*SOURCE EXTRACT*:
-=-=-
Thursday, April 10, 2008

The new Al Gore presentation

Gore delivered a "new" slideshow at the TED in March (thanks to James H for this). He finally addresses the gaping hole in the slideshow that anchored An Inconvenient Truth: namely, that we need to do more than change a few lightbulbs to slow climate change.

Here, in addition to expounding on recent ice data and emissions trajectories, he touches on the need for policies that place a price on carbon. Hallelujah. "Place a price on carbon" should be on the tip of every candidates tongue, north and south of the border.

Take a look:



Any thoughts on the new message? Or, to don my scientist hat again, his use of the ice data?

Wednesday, April 09, 2008

More on Earth Hour participation

The new poll reports that the majority of Canadians think Earth Hour should happen more often. One third of respondents said Earth Hour should be a monthly event, 10% said a weekly event, and 12% said the hour of darkness and quiet should be a daily event.

Almost half (46%) of the respondents participated in Earth Hour. The participation split partly along political lines: Green party (69%), Liberals (64%), NDP (58%), the Conservatives (53%) and the Bloc Quebecois votes coming in last (39%). Maybe that result also suggests where the Greens, rising in the poles, are getting those votes?

Growing ethanol on conservation lands

One of the assumptions in our recent paper on the impact of increasing corn ethanol production on the Gulf of Mexico Dead Zone is that farmers could start to plant crops on land enrolled in a federal conservation program.

The latest data shows that may be happening. The area of U.S. croplands enrolled in the federal Conservation Reserve Program decreased from by 2.12 million acres since July of last year (using February data), a drop of 6%. The NY Times reports that the drop was caused by high commodity prices, driven in part by the ethanol boom.

Farmers sign a ten-year contract when entering land in the CRP. As it stands, that land cannot be returned to cultivation until the contract expires. It is worth remembering that, despite the headlines and echoing blog posts, the area of CRP lands had been increasing for the past ten year, reaching an all-time high last year. This recent drop does not negate those changes. So the real question is what happens to the 9.5 million acres of land for which the contracts expire in the next three years.

Saturday, April 05, 2008

Do the IPCC scenarios underestimate future emissions?

A commentary in this week's Nature by Roger Pielke Jr. and colleagues about whether the future scenarios used by the IPCC underestimate future emissions has caused all sorts of fits, defenses and sighs. The journal itself went so far as to include rebuttals from climate and energy experts in the same issue.

Read More...
-=-=-
*DATASET ENTRIES*:
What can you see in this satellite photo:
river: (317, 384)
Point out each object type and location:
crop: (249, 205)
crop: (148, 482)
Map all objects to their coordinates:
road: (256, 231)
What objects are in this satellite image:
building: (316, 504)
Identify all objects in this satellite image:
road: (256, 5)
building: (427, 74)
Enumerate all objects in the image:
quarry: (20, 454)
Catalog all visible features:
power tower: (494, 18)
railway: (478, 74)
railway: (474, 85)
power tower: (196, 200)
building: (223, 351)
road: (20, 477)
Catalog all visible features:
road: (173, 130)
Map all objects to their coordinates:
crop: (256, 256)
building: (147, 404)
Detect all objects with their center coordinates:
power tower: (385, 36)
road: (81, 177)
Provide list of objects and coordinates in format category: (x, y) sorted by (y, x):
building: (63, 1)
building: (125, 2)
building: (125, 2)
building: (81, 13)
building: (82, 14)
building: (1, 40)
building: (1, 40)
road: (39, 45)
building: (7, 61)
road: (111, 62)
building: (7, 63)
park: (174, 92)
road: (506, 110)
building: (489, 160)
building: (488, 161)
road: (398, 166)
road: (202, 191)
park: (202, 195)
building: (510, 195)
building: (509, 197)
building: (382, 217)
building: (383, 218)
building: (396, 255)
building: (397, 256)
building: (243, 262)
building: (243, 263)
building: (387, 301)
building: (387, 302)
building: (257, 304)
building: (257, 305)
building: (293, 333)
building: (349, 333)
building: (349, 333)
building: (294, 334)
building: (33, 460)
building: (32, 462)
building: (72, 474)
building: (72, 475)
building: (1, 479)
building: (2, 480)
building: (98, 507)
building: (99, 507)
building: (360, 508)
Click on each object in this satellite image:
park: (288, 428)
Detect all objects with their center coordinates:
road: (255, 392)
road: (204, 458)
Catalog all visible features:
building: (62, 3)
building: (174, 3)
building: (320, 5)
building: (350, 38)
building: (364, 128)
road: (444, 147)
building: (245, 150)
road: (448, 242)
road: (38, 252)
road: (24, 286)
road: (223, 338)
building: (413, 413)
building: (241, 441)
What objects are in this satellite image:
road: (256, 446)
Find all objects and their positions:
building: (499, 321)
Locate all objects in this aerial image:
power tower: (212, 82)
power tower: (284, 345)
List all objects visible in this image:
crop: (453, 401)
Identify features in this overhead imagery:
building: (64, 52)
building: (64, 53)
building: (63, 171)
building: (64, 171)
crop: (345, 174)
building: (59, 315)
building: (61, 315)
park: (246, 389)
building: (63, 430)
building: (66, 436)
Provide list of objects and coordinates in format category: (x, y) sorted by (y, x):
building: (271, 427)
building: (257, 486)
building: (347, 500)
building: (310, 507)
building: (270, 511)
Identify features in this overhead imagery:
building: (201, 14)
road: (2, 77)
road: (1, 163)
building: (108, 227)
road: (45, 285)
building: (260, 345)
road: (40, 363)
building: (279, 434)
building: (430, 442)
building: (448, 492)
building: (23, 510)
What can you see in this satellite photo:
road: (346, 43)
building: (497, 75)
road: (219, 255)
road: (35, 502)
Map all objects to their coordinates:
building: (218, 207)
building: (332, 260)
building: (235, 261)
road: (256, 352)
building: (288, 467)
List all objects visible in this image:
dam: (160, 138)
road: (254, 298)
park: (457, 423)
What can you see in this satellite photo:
-=-=-
*TASK REQUIREMENTS*: Name each political party in the blog excerpt and give the Earth Hour participation percentage the excerpt reports for it.

*WRITTEN SOLUTION*:
- Green party: 69%
- Liberals: 64%
- NDP: 58%
- Conservatives: 53%
- Bloc Quebecois: 39%